Legislation granting protection to foreign businesses, while sometimes not the most logical, is not the main issue. The challenge is China’s lack of enforcement of already codified laws, stemming from the onus on the administrative system rather than the police. The State Intellectual Property Office established in 1998 was meant to coordinate China’s IP enforcement efforts, but this has yet to occur.

The US Embassy to China suggests that American companies register patents in China, although this gives no guarantee of protection but may be helpful as China slowly progresses in the area of enforcement. Of note, China’s law stipulates a first-to-file patent protection rather than the first-to-invent system of the US. Companies like Apple saw first-hand the fallout from this distinction. A Chinese company was the first to file the Ipad name in the country, even though Apple claimed ownership of the name after inventing the product. Apple had to eventually pay a large fee to the Chinese company to continue selling Ipads in China.

One can argue that China is taking positive steps to beef up IPR protections, as Figure 1 shows the more than double of IPR cases between 2008 and 2011. However in recent years, there has been a shift from physical counterfeit of say DVDs, music, clothes, etc. to that of cybertheft. Last year, US officials realized all too late that private information of nearly 22 million American citizens was stolen by Chinese hackers. That being said, President Obama and President Xi Jinping came to an agreement in late 2015 with wording that read, “Neither country’s government will conduct or knowingly support cyber-enabled theft of intellectual property, including trade secrets or other confidential business information, with the intent of providing competitive advantage to companies or commercial sectors.” Even if China fails to adhere to these guidelines, the fact that the two countries could come to an baseline agreement on IPR is significant.

An example of one such way the Chinese government is working to increase enforcement of IPR can be seen with the country’s relationship with Disney. Last November, Chinese authorities announced a special one year crackdown of counterfeit Disney products, the first time that China has singled out a single entity. That being said, it would appear that guanxi and kickbacks are in play here. Disney is currently in talks to build a new $5.5 billion theme park in Shanghai, including a designation of 2.7 square miles around the Shanghai park as a Disney trademark protected area.

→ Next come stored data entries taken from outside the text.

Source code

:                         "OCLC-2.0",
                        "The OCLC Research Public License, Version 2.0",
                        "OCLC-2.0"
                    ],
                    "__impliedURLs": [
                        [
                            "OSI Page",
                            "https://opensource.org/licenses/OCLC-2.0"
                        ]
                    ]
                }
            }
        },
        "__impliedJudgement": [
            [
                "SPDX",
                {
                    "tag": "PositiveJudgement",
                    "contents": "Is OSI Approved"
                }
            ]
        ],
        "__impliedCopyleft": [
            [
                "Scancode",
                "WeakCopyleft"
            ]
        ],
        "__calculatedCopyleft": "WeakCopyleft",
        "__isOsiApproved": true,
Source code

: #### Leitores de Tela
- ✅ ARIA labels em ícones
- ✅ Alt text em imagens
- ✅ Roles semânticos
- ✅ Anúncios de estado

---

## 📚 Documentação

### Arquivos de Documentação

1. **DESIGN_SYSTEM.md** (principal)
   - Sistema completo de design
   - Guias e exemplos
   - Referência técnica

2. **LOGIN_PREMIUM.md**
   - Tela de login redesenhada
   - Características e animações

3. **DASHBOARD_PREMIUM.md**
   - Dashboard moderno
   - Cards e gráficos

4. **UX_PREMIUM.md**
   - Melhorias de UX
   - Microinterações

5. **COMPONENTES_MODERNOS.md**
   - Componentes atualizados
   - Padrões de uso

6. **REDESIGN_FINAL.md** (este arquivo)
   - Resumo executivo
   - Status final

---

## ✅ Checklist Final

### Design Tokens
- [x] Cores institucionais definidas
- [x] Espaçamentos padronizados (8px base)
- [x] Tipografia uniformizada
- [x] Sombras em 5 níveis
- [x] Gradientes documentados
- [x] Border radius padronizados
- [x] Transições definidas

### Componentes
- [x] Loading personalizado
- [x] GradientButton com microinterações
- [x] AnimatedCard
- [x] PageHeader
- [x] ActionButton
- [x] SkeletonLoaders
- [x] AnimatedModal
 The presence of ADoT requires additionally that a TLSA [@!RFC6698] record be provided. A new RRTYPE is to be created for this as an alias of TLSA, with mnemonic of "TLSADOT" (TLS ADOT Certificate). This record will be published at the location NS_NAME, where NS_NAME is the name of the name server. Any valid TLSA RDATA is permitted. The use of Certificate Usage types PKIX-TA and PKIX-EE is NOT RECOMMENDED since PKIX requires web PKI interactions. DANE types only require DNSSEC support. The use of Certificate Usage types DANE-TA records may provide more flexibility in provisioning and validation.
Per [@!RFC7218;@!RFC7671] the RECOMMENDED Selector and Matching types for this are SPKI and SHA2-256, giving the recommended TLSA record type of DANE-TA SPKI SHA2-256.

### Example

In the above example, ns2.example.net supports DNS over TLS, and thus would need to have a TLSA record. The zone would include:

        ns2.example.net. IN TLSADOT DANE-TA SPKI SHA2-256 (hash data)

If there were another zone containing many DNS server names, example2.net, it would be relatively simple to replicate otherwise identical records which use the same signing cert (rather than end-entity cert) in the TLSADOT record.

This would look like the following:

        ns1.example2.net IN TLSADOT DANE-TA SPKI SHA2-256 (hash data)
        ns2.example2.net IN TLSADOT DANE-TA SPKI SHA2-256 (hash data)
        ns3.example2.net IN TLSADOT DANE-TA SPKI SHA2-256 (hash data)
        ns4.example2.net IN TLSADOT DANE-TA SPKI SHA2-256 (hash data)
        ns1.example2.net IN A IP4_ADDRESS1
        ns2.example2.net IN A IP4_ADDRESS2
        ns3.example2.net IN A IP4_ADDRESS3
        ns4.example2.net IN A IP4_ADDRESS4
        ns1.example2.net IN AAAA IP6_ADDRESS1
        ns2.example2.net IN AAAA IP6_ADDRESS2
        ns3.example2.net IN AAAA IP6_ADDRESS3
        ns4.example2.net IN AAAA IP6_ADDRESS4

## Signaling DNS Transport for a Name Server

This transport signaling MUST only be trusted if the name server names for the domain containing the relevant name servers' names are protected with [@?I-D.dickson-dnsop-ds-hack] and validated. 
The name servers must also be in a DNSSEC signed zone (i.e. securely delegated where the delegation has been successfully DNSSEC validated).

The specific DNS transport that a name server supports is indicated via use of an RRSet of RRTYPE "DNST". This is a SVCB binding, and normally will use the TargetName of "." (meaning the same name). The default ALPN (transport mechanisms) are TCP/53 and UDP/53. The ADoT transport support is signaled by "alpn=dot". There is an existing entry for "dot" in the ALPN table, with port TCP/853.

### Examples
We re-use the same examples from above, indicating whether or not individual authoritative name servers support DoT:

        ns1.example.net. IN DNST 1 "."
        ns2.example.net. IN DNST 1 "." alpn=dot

Some organizations such as the Social Science Research Network (SSRN) have done extensive legwork to lay out an action plan to repair the IPR relationship between the US and China. The SSRN suggests a 12-step action plan using an already existing and agreed upon constructive strategic partnership model pronounced in the Joint Statement issued after the 1997 US-China Summit. A deeper look at the specific plan outlined by the SSRN can be found here. No matter the case, until China takes dramatic steps to recognize the barrage of violations in the area of IPR infringement, progress will continue to be a long, arduous process.